In the process of developing projects, in order to facilitate the debugging code, often to stdout output some logs, the default of these logs are directly displayed in the terminal. The general application server, third-party libraries, and even some notices from the server will also be displayed in the terminal, which messes up the information we want.
We can achieve eye-catching effect by setting different colors for useful information, because I usually develop under linux, and the colors in the linux terminal are controlled by escape sequences, which start with ESC, and you can use \033 to do the same job (the ASCII code of ESC is 27 in decimal, which is equal to 33 in octal).
The writing format, and related instructions are as follows.
Format:\033 [Display Mode;Foreground Color;Background Colorm
Description:
Foreground Background Color Color
---------------------------------------
30 40 Black
31 41 Red
32 42 Green
33 43 Yellow
34 44 Blue
35 45 Fuchsia
36 46 Cyan blue
37 47 White
Display Meaning
-------------------------
0 Terminal default settings
1 Highlighting
4 Use of underlining
5 Scintillation
7 Highlighting
8 Invisible
Example:
\033[1;31;40m <! --1-Highlight 31-Foreground color red 40-Background color black -->.

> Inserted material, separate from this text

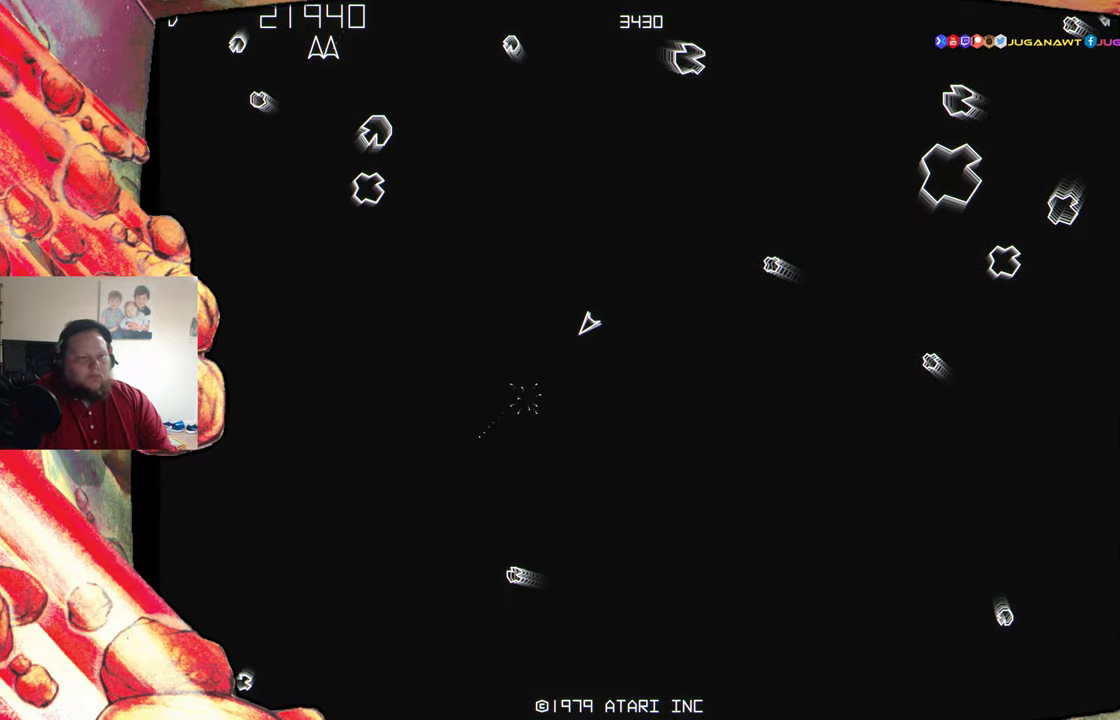
{"buttons": ["A"], "events": [[483, "DPAD_LEFT", "up"], [500, "A", "down"]]}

\033[0m <! --The terminal default setting is used, i.e., the color setting is canceled -->
Here's the way I use it in python:
print '*' * 50
print '*HOST:\t', ('REMOTE_ADDR')
print '*URI:\t',
print '*ARGS:\t', QueryDict()
print '*TIME:\t', () - request.start_time
print '*' * 50
print '\033[0m'
The rendering is as follows:
Of course this is only a simple implementation, and only works under linux, other ways can use termcolor, or refer to ipython's console implementation (pyreadline).